▶ [Entries taken from a collection]
+ + + + + + +

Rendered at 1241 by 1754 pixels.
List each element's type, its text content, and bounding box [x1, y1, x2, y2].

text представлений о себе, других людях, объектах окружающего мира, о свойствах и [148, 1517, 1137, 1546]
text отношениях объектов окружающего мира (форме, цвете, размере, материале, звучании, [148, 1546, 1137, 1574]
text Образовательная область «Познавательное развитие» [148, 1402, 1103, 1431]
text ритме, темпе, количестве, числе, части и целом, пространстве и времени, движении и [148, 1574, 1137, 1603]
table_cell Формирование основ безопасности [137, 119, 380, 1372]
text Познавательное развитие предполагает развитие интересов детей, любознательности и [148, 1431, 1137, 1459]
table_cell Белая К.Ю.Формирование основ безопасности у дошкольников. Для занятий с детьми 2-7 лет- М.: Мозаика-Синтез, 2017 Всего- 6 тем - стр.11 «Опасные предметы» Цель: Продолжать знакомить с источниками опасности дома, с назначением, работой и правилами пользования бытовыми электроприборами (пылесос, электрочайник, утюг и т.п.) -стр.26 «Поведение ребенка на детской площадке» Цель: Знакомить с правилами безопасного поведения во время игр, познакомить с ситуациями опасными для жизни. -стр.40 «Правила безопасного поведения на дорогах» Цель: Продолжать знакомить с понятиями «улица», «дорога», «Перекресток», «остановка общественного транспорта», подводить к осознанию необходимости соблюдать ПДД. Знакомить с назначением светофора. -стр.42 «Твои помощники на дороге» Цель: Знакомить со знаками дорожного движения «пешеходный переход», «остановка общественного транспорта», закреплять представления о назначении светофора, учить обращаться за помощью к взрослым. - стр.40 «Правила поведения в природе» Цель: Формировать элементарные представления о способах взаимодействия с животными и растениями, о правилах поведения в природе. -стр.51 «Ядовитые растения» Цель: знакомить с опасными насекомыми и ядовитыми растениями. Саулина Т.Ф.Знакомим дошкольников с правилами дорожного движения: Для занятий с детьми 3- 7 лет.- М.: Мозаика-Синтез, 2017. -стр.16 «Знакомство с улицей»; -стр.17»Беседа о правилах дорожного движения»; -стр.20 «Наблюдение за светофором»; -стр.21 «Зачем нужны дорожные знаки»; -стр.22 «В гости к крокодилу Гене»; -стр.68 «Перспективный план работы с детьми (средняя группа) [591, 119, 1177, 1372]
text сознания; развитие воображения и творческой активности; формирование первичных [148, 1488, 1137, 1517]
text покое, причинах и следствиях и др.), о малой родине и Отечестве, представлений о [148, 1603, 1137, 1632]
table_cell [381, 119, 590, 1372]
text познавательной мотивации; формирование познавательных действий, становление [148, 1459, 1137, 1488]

+ + + + + + +

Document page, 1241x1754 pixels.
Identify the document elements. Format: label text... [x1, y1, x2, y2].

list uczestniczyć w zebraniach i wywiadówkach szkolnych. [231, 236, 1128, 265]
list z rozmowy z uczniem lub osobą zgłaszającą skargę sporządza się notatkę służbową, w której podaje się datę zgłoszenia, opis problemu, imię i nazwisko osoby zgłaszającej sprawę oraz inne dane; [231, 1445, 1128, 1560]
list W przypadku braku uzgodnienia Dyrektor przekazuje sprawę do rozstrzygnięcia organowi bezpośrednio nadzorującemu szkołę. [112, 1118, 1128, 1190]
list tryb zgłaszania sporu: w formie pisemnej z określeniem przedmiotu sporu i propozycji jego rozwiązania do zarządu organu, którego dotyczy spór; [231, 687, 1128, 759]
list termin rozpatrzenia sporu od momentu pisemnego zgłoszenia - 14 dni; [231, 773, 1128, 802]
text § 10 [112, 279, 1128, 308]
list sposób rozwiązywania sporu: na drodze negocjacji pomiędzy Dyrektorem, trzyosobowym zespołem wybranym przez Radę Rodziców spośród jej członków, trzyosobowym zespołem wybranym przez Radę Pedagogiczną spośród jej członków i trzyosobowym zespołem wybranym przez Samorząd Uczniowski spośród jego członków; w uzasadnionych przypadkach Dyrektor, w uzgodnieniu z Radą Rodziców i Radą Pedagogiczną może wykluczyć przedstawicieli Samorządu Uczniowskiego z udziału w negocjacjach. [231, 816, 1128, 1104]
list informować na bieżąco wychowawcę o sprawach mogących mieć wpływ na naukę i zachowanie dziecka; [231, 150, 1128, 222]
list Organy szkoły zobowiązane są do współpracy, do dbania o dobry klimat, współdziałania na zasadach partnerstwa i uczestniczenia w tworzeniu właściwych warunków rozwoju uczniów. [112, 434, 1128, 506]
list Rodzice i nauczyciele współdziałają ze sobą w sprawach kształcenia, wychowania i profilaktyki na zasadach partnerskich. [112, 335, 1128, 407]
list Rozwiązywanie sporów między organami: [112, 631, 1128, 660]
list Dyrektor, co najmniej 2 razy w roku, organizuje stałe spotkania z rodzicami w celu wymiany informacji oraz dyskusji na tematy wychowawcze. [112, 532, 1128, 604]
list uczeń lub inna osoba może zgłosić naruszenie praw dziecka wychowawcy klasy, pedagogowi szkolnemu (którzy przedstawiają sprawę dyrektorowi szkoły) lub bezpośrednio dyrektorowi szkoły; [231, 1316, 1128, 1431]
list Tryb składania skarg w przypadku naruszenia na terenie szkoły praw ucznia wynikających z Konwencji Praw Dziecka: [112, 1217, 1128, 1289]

+ + + + + + +

▶ [TASK REQUIREMENTS] All lines of the data above that include the word "представлений" must be shown.

▶ [EXERCISE RESULT]
text представлений о себе, других людях, объектах окружающего мира, о свойствах и [148, 1517, 1137, 1546]
text покое, причинах и следствиях и др.), о малой родине и Отечестве, представлений о [148, 1603, 1137, 1632]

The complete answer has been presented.